The pitch is here, in my list of failed proposals. It’s second from the bottom, the one about Masdar. There may be a lot of reasons this proposal didn’t fly. The editor told me that it ran up against “Abu Dhabi fatigue,” a sense at the magazine that they’d covered gee-whiz technology in the Emirates a few too many times. But who knows? Maybe the proposal simply wasn’t good enough. And this blogger wisely points out that it’s hard to tell the difference between the proposals Margaret and I sold and the ones that we didn’t. There’s a lot of mystery and luck in this business.
But look right below the Masdar proposal to Wired on this page and you’ll see how I tried to re-work the proposal for the New York Times Magazine. That didn’t work either. I should have known it wouldn’t. I’ve hardly ever been able to write a proposal for one magazine, and, upon failure to sell, shop it to another.

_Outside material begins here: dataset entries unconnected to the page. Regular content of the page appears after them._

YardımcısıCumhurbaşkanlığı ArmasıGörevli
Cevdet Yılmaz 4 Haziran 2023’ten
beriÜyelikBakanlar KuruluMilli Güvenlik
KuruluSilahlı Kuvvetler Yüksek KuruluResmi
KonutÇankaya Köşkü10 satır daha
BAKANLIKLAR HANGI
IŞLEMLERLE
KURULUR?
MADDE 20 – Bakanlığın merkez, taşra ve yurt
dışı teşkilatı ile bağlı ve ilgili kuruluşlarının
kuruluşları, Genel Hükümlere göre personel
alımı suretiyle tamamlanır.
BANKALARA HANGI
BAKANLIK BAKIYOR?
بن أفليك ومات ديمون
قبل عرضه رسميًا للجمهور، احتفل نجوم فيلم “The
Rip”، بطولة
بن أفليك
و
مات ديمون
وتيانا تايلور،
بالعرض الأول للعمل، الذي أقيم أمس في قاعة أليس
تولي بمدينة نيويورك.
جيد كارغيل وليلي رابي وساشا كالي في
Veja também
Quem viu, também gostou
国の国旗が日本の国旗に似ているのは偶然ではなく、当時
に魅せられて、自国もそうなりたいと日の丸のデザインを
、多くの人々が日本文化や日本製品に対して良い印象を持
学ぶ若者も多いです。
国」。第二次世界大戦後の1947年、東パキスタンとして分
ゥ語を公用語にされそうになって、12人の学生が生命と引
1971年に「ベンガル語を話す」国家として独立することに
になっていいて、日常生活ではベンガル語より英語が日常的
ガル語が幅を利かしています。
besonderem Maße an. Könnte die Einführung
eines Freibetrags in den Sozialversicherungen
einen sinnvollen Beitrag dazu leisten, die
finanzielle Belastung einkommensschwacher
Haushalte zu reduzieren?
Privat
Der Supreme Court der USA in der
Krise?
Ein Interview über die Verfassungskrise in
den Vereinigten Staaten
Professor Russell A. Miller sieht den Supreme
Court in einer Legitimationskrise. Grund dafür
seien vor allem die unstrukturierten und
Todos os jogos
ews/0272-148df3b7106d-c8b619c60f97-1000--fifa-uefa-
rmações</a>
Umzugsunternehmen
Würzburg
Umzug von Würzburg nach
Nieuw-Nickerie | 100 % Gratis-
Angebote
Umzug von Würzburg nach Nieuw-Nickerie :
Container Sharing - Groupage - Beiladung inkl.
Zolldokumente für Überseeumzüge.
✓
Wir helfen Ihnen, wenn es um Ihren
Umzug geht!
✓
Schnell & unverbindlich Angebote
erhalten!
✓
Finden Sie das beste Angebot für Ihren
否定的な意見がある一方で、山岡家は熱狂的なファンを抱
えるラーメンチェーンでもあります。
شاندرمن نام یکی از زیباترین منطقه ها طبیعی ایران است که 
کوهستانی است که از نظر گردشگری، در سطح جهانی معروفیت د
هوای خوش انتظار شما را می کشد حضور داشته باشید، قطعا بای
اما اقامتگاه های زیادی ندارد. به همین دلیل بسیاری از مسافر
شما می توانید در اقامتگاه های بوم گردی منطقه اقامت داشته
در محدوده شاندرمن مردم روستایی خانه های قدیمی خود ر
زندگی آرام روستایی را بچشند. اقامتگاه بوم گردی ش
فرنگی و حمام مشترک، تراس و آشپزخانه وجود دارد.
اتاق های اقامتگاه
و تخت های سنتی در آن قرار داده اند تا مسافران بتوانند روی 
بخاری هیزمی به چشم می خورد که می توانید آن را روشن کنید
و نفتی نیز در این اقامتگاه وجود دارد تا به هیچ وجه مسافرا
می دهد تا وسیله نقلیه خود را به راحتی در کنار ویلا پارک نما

Everybody’s different; I can only speak from my experience, which tells me that stories have to be conceived for a specific magazine from the very beginning. When writers tell me they have an idea for a piece, my first question is, “For what magazine?” It’s got to be “Masdar for Wired,” “Wounded soldiers for the New Yorker,” “Fort Ord for the Los Angeles Times Magazine.” If it’s just “Masdar,” “wounded soldiers,” or “Fort Ord,” I figure the writer is headed for trouble. Magazines have distinct personalities, and the proposal not only has to be worded to match a magazine’s sensibilities, it has to be conceived and reported to match them as well. The questions you’d ask while researching a proposal for Wired will be different from the ones you’d ask researching a proposal for the New York Times Magazine. The thinking you’d do about the story will be different. The subject of the story and its intended magazine are of a piece, and inextricable.
When the Masdar piece didn’t sell to Wired, I’d probably have been better off not sending it to the Times Magazine. Somewhere, on the great invisible scoreboard that every magazine keeps, that got recorded as an E. You want every contact with an editor to be scored as an H, so that you get thought of as reliable.